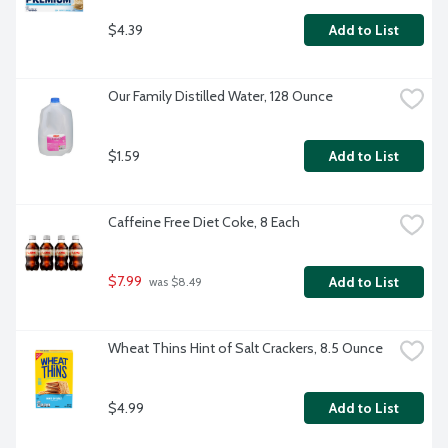
$4.39
Add to List
Our Family Distilled Water, 128 Ounce
$1.59
Add to List
Caffeine Free Diet Coke, 8 Each
$7.99
Add to List
 was $8.49
Wheat Thins Hint of Salt Crackers, 8.5 Ounce
$4.99
Add to List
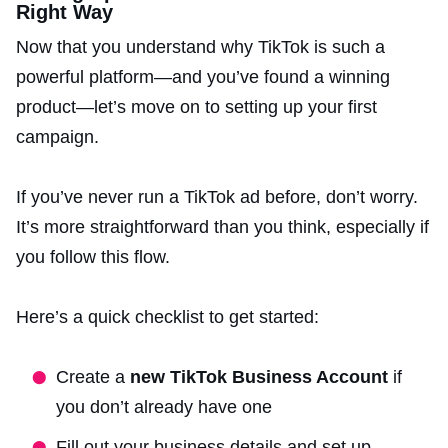
Right Way
Now that you understand why TikTok is such a
powerful platform—and you’ve found a winning
product—let’s move on to setting up your first
campaign.
If you’ve never run a TikTok ad before, don’t worry.
It’s more straightforward than you think, especially if
you follow this flow.
Here’s a quick checklist to get started:
Create a
new TikTok Business Account
if
you don’t already have one
Fill out your business details and set up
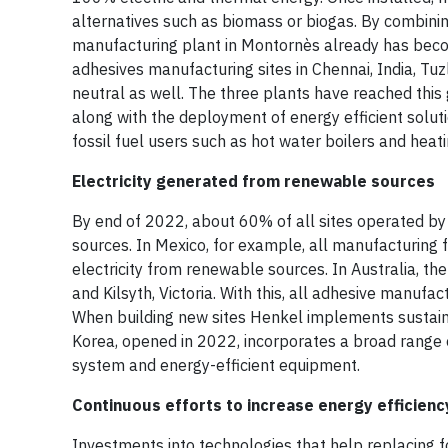
alternatives such as biomass or biogas. By combin
manufacturing plant in Montornès already has becom
adhesives manufacturing sites in Chennai, India, Tu
neutral as well. The three plants have reached this
along with the deployment of energy efficient soluti
fossil fuel users such as hot water boilers and hea
Electricity generated from renewable sources
By end of 2022, about 60% of all sites operated by
sources. In Mexico, for example, all manufacturing
electricity from renewable sources. In Australia, the
and Kilsyth, Victoria. With this, all adhesive manuf
When building new sites Henkel implements sustaina
Korea, opened in 2022, incorporates a broad range of
system and energy-efficient equipment.
Continuous efforts to increase energy efficienc
Investments into technologies that help replacing f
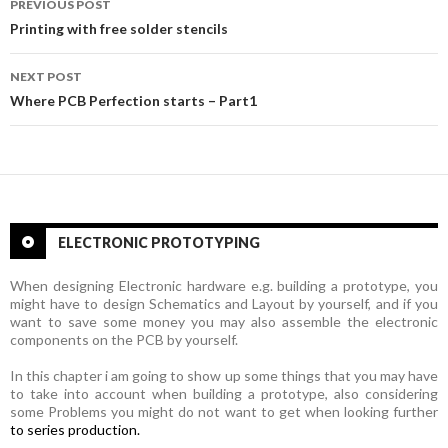
PREVIOUS POST
Post
Printing with free solder stencils
navigation
NEXT POST
Where PCB Perfection starts – Part1
ELECTRONIC PROTOTYPING
When designing Electronic hardware e.g. building a prototype, you
might have to design Schematics and Layout by yourself, and if you
want to save some money you may also assemble the electronic
components on the PCB by yourself.
In this chapter i am going to show up some things that you may have
to take into account when building a prototype, also
considering
some Problems you might do not want to get when looking further
to series production.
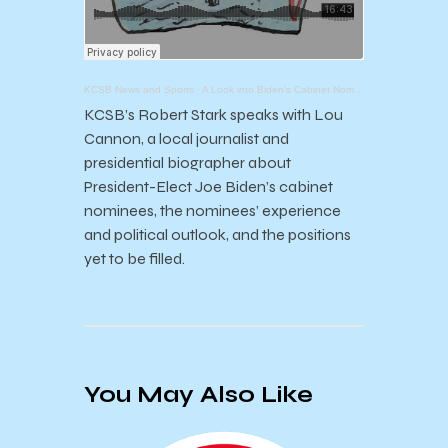
KCSB News and Sports
·
A Look into Biden's Cabinet Nominees
KCSB’s Robert Stark speaks with Lou
Cannon, a local journalist and
presidential biographer about
President-Elect Joe Biden’s cabinet
nominees, the nominees’ experience
and political outlook, and the positions
yet to be filled.
You May Also Like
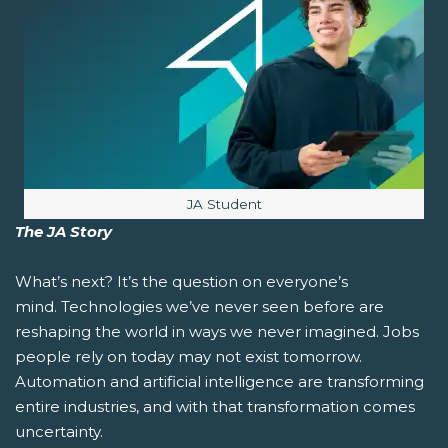
Image caption:
JA Student
The JA Story
What’s next?
It’s the question on everyone’s
mind. Technologies we’ve never seen before are
reshaping the world in ways we never imagined. Jobs
people rely on today may not exist tomorrow.
Automation and artificial intelligence are transforming
entire industries, and with that transformation comes
uncertainty.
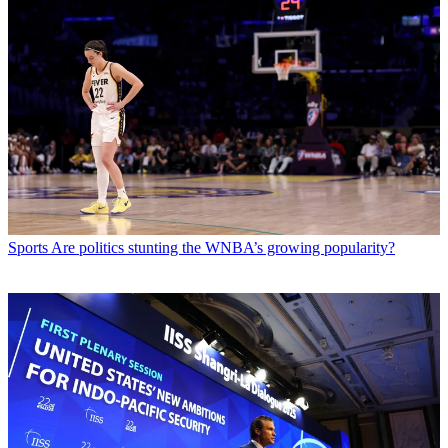
Sports
Are politics stunting the WNBA’s growing popularity?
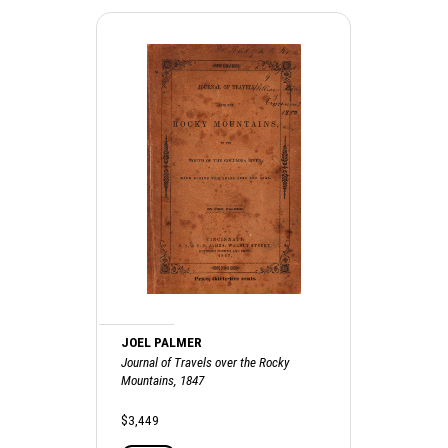
JOEL PALMER
Journal of Travels over the Rocky
Mountains, 1847
$3,449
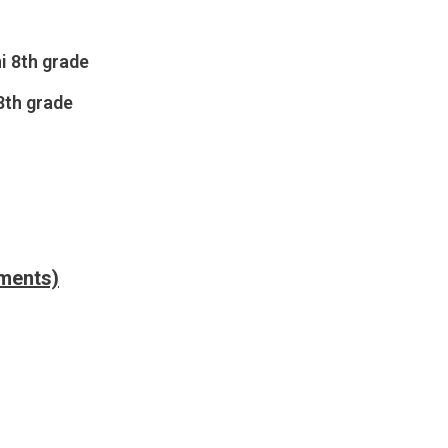
i 8th grade
8th grade
nments)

-=-=-=-=-

• **What the task asks**: Type the entries again verbatim. Drop the images.

• **Task answer**:
$4.39
Add to List
Our Family Distilled Water, 128 Ounce
$1.59
Add to List
Caffeine Free Diet Coke, 8 Each
$7.99
Add to List
 was $8.49
Wheat Thins Hint of Salt Crackers, 8.5 Ounce
$4.99
Add to List
Right Way
Now that you understand why TikTok is such a
powerful platform—and you’ve found a winning
product—let’s move on to setting up your first
campaign.
If you’ve never run a TikTok ad before, don’t worry.
It’s more straightforward than you think, especially if
you follow this flow.
Here’s a quick checklist to get started:
Create a
new TikTok Business Account
if
you don’t already have one
Fill out your business details and set up
alternatives such as biomass or biogas. By combin
manufacturing plant in Montornès already has becom
adhesives manufacturing sites in Chennai, India, Tu
neutral as well. The three plants have reached this
along with the deployment of energy efficient soluti
fossil fuel users such as hot water boilers and hea
Electricity generated from renewable sources
By end of 2022, about 60% of all sites operated by
sources. In Mexico, for example, all manufacturing
electricity from renewable sources. In Australia, the
and Kilsyth, Victoria. With this, all adhesive manuf
When building new sites Henkel implements sustaina
Korea, opened in 2022, incorporates a broad range of
system and energy-efficient equipment.
Continuous efforts to increase energy efficienc
Investments into technologies that help replacing f
PREVIOUS POST
Post
Printing with free solder stencils
navigation
NEXT POST
Where PCB Perfection starts – Part1
ELECTRONIC PROTOTYPING
When designing Electronic hardware e.g. building a prototype, you
might have to design Schematics and Layout by yourself, and if you
want to save some money you may also assemble the electronic
components on the PCB by yourself.
In this chapter i am going to show up some things that you may have
to take into account when building a prototype, also
considering
some Problems you might do not want to get when looking further
to series production.
KCSB News and Sports
·
A Look into Biden's Cabinet Nominees
KCSB’s Robert Stark speaks with Lou
Cannon, a local journalist and
presidential biographer about
President-Elect Joe Biden’s cabinet
nominees, the nominees’ experience
and political outlook, and the positions
yet to be filled.
You May Also Like
Image caption:
JA Student
The JA Story
What’s next?
It’s the question on everyone’s
mind. Technologies we’ve never seen before are
reshaping the world in ways we never imagined. Jobs
people rely on today may not exist tomorrow.
Automation and artificial intelligence are transforming
entire industries, and with that transformation comes
uncertainty.
Sports
Are politics stunting the WNBA’s growing popularity?
JOEL PALMER
Journal of Travels over the Rocky
Mountains, 1847
$3,449
i 8th grade
8th grade
nments)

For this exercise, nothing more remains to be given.